Prompt: Write out again, exactly, the lines below starting at the one with "blue office chair [444,189,524,294] -> none" and ending at the one with "floor lamp [767,225,836,397] -> none".

Provided information:
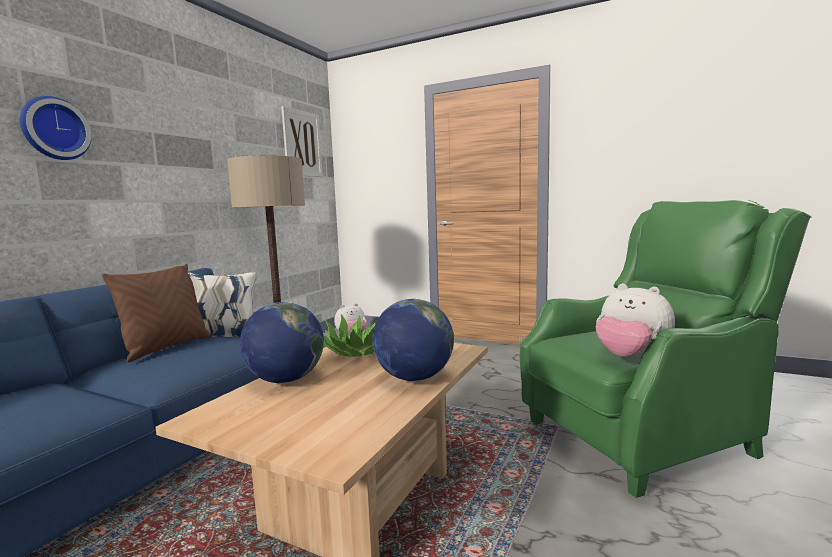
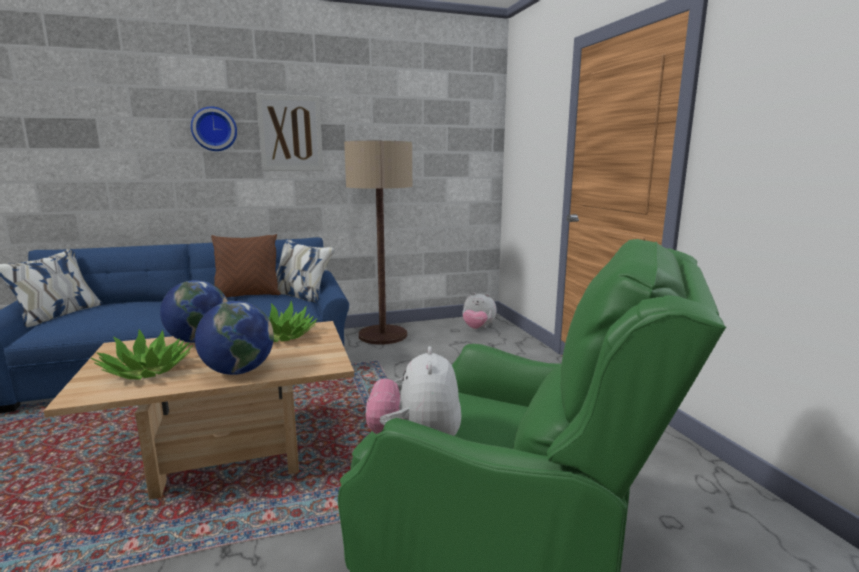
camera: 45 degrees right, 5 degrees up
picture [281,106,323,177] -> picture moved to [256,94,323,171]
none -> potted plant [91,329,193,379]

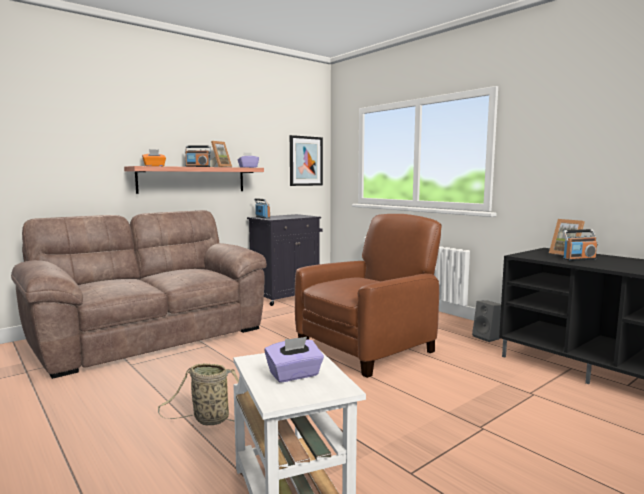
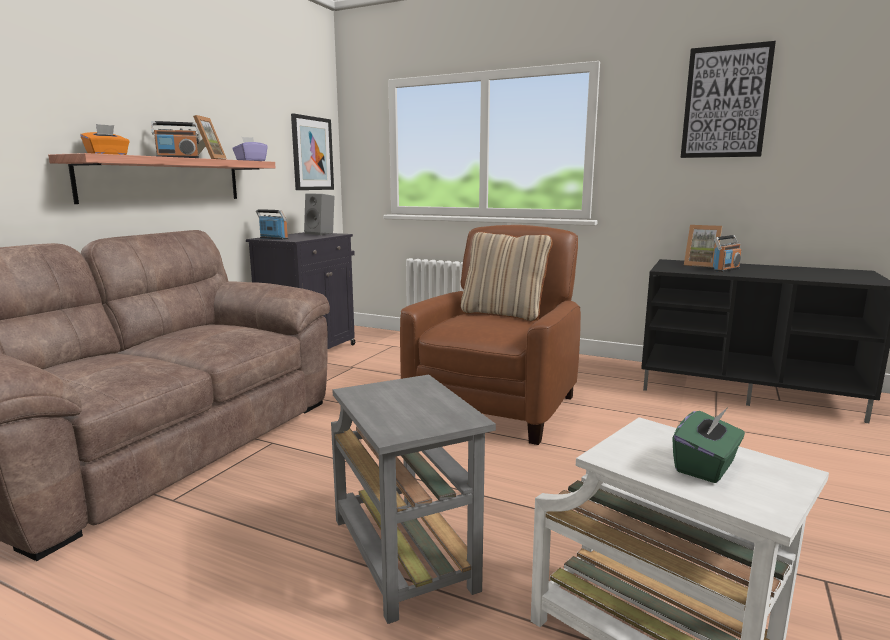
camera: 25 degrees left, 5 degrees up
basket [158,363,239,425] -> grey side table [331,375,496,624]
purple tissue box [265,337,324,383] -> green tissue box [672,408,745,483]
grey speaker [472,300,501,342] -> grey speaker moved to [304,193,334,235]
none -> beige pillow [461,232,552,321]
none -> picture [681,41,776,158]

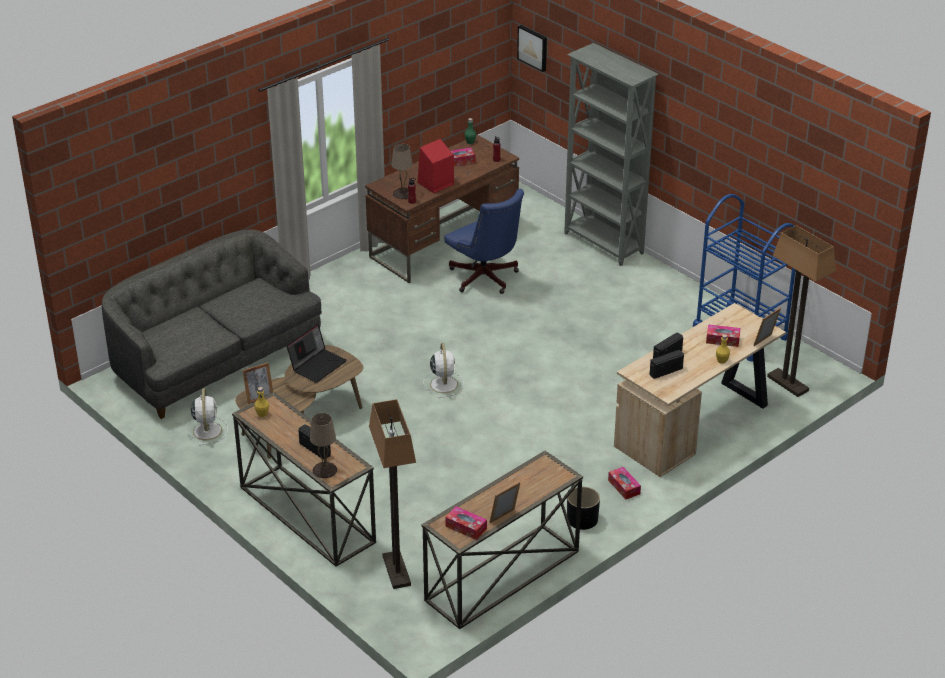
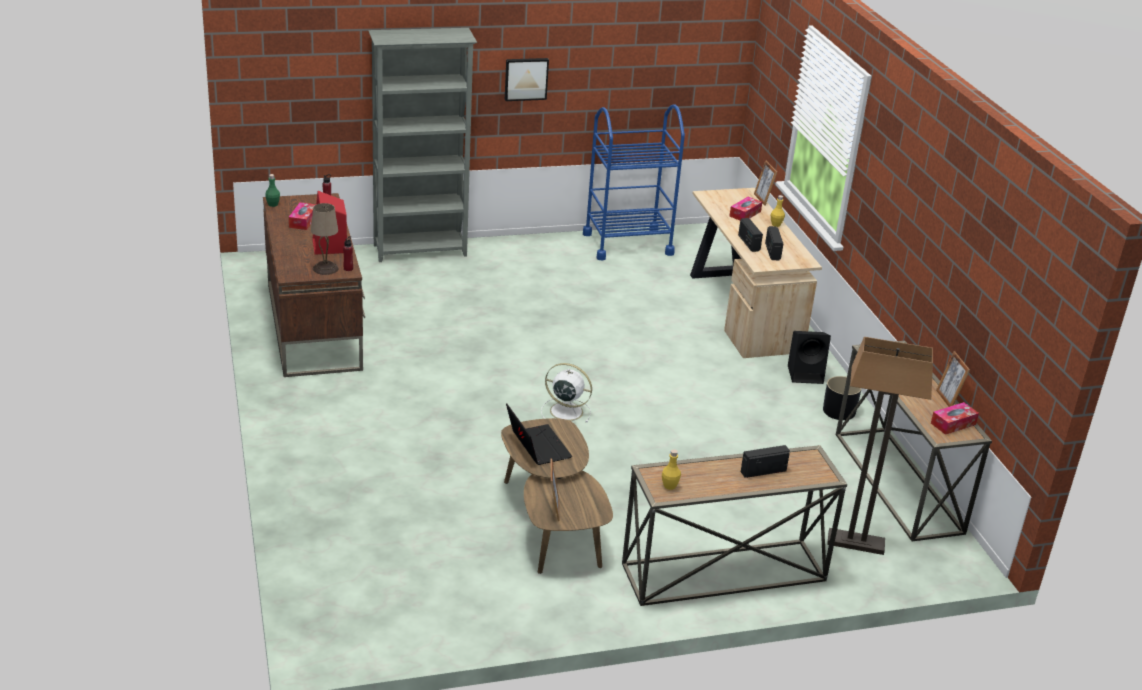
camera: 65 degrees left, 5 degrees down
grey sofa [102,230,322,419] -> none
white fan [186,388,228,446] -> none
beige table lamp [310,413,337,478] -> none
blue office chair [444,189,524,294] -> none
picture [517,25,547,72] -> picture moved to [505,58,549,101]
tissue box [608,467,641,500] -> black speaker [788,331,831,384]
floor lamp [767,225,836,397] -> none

---

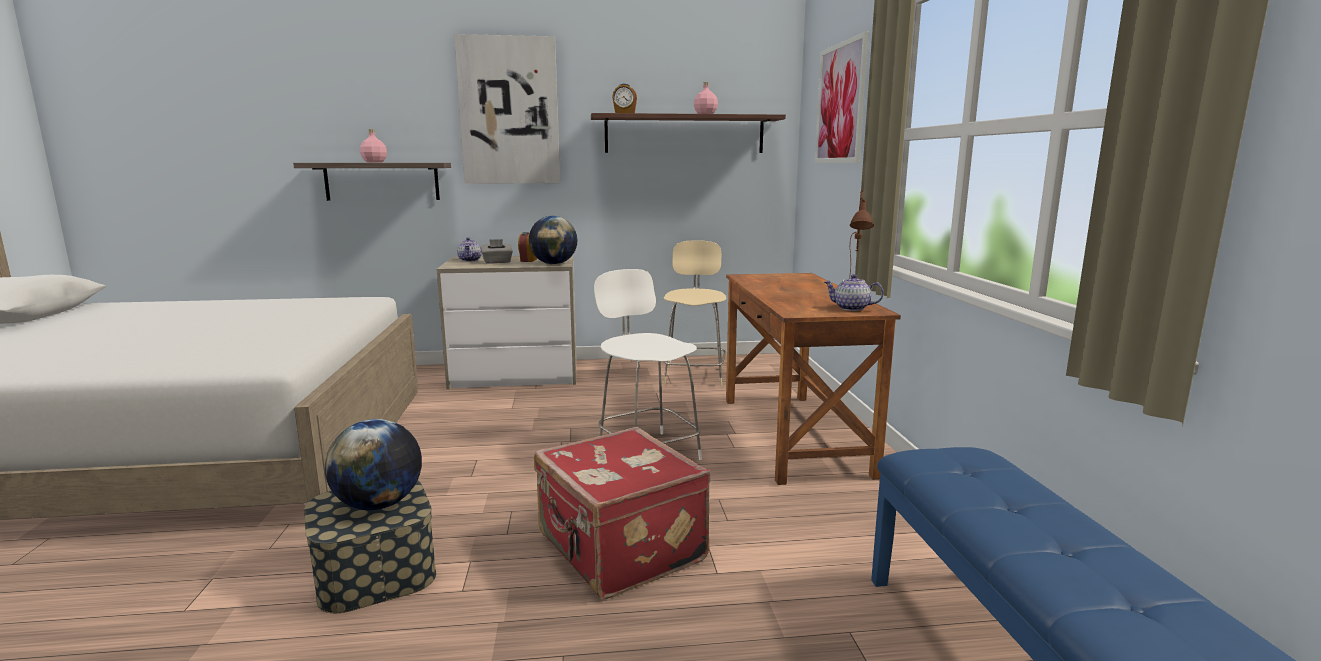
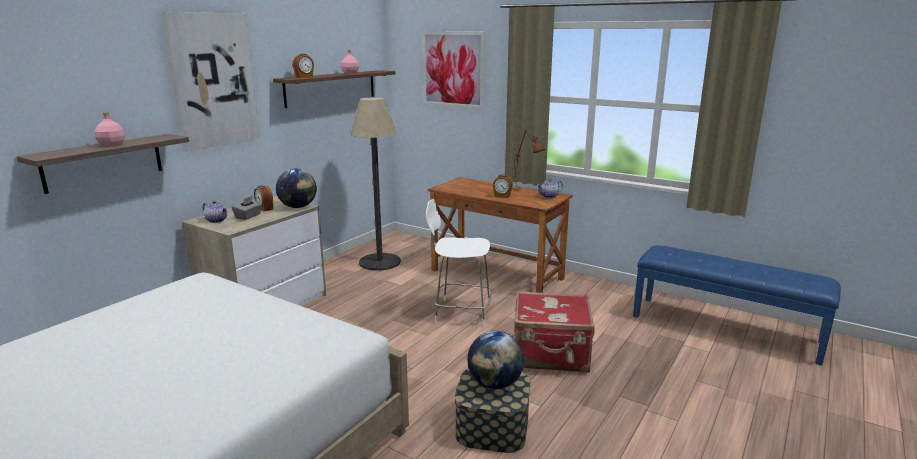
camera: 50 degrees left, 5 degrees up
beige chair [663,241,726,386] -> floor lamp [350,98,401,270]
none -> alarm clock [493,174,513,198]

Answer to the exercise:
blue office chair [444,189,524,294] -> none
picture [517,25,547,72] -> picture moved to [505,58,549,101]
tissue box [608,467,641,500] -> black speaker [788,331,831,384]
floor lamp [767,225,836,397] -> none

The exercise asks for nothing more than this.